La presenza e l'interesse del governo sono stati garantiti anche da Carlo De Stefano, sottosegretario all'Interno, che ha riportato i saluti del ministro Anna Maria Cancellieri, che ha sponsorizzato l'iniziativa: «Il lavoro condotto mirabilmente dal professor Savona e dai suoi collaboratori – ha detto – merita un'attenta lettura. La valutazione del rischio infiltrazione è la finalità dello studio. Auspico la più ampia diffusione del rapporto e che venga studiato non solo dalle istituzioni ma anche dagli investigatori e dai poliziotti per una visione qualificata del fenomeno mafioso». Per il sottosegretario due sono gli aspetti più sorprendenti del rapporto di Transcrime: l'approvazione sociale alle mafie sul territorio, obiettivo primario per avere il controllo; d’altra parte, la maggiore importanza che i mafiosi danno al consenso rispetto ai ricavi: «Alle mafie interessa più la presenza e il potere sul territorio rispetto al massimo profitto», ha spiegato.

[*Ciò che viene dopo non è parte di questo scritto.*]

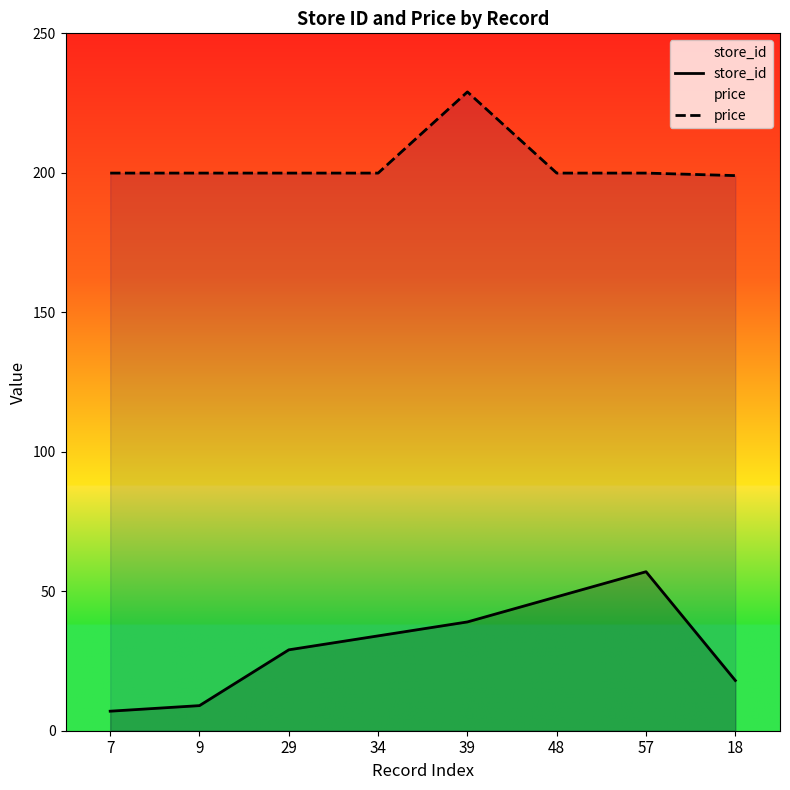

Which has a higher value, 57 or 39?

57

Che lo studio sia utile anche per le inchieste lo ha confermato il vice capo della Polizia, Alessandro Marangoni: «L'investigatore – ha detto – deve poter disporre di strumenti per individuare le allocazioni degli investimenti mafiosi. Questo rapporto ha il merito di essere un'analisi scientifica certa, numerica». Marangoni ha sottolineato anche l'utilità della mappatura geografica delle organizzazioni criminali che è stata definita da Transcrime per colpire le attività economiche vitali per le mafie: «Il primo aspetto delle indagini – ha concluso – è l'individuazione delle organizzazioni e dei loro investimenti. I mafiosi, ormai, temono più il sequestro dei beni che il carcere».